* Input material
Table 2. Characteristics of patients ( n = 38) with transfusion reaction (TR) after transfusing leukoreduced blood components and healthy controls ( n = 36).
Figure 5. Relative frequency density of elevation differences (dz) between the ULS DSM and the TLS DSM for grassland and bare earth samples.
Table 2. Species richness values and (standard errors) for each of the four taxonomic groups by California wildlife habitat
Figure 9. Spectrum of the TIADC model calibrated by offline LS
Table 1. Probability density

...

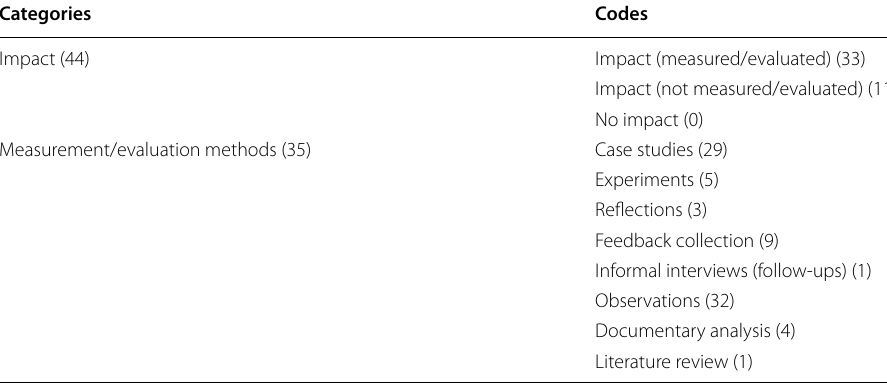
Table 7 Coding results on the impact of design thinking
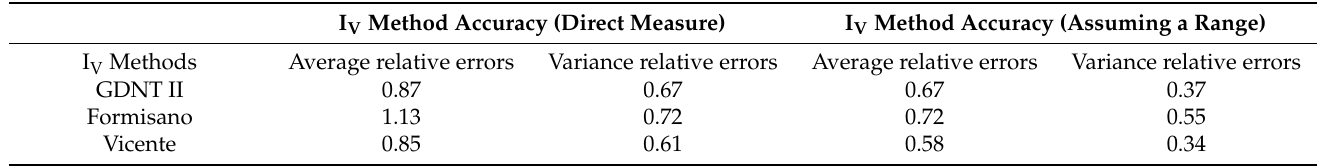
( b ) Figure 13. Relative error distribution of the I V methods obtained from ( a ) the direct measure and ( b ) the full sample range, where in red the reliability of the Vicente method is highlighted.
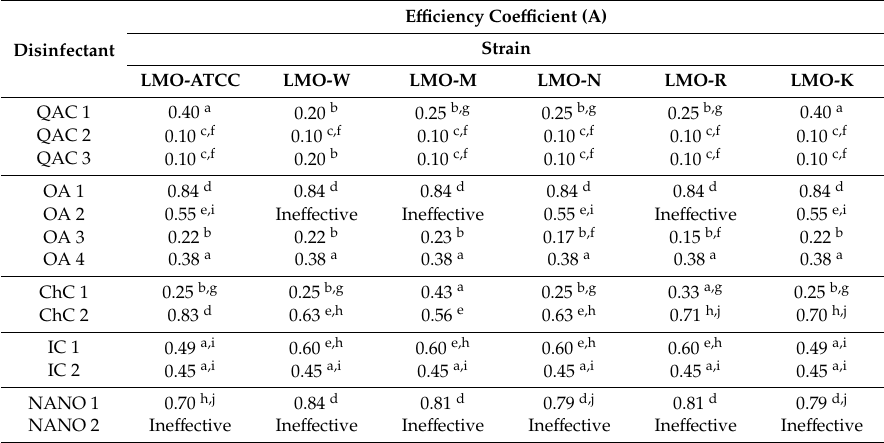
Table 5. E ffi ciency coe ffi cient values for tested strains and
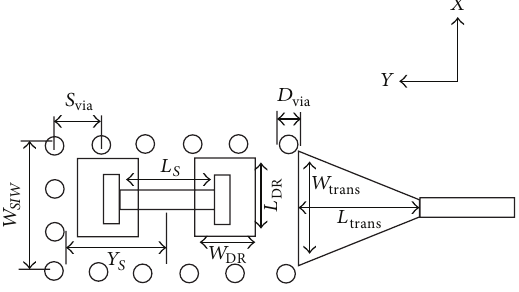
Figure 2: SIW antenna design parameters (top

* Task description
The lines to extract from the data above begin with the line containing "Table 2. Characteristics" and end with the line containing "Table 1. Probability density". Extract them exactly, including both.

* Final answer
Table 2. Characteristics of patients ( n = 38) with transfusion reaction (TR) after transfusing leukoreduced blood components and healthy controls ( n = 36).
Figure 5. Relative frequency density of elevation differences (dz) between the ULS DSM and the TLS DSM for grassland and bare earth samples.
Table 2. Species richness values and (standard errors) for each of the four taxonomic groups by California wildlife habitat
Figure 9. Spectrum of the TIADC model calibrated by offline LS
Table 1. Probability density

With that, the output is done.